*GOAL OF THE EXERCISE*
In the records below, find the line that contains "cell phone [90,301,159,335]" and the line that contains "- home mirror [9,111,104,184]". Set down exactly those lines and every line between them, and nothing more.

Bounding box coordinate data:
● ● ● ● ● ● ●

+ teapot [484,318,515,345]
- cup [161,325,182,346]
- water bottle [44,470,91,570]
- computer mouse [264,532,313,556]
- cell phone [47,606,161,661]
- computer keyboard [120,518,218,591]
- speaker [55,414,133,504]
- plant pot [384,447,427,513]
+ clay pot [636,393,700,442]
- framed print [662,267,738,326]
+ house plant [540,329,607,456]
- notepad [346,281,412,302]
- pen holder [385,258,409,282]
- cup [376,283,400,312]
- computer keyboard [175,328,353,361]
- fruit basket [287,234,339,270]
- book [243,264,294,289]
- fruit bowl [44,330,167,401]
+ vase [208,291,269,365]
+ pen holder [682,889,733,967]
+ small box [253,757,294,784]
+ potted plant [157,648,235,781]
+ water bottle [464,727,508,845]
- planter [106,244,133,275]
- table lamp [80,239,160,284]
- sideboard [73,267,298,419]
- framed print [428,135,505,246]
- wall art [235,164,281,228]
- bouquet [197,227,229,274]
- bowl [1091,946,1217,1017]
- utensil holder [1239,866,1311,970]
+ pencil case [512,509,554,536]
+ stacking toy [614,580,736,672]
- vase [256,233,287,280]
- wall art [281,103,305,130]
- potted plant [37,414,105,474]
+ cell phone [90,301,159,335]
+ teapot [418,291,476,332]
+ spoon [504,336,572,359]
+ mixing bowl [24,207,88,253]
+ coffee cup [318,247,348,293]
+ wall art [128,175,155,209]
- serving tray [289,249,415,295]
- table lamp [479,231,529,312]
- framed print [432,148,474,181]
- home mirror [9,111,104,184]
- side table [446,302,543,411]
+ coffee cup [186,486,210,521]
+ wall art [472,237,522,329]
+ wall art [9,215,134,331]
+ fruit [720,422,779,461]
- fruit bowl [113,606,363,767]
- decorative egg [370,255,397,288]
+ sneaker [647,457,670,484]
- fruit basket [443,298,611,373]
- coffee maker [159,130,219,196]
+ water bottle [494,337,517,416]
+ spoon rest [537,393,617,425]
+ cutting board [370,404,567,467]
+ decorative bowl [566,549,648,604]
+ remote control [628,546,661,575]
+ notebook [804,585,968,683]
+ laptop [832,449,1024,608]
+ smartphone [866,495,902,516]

● ● ● ● ● ● ●

*ANSWER*
+ cell phone [90,301,159,335]
+ teapot [418,291,476,332]
+ spoon [504,336,572,359]
+ mixing bowl [24,207,88,253]
+ coffee cup [318,247,348,293]
+ wall art [128,175,155,209]
- serving tray [289,249,415,295]
- table lamp [479,231,529,312]
- framed print [432,148,474,181]
- home mirror [9,111,104,184]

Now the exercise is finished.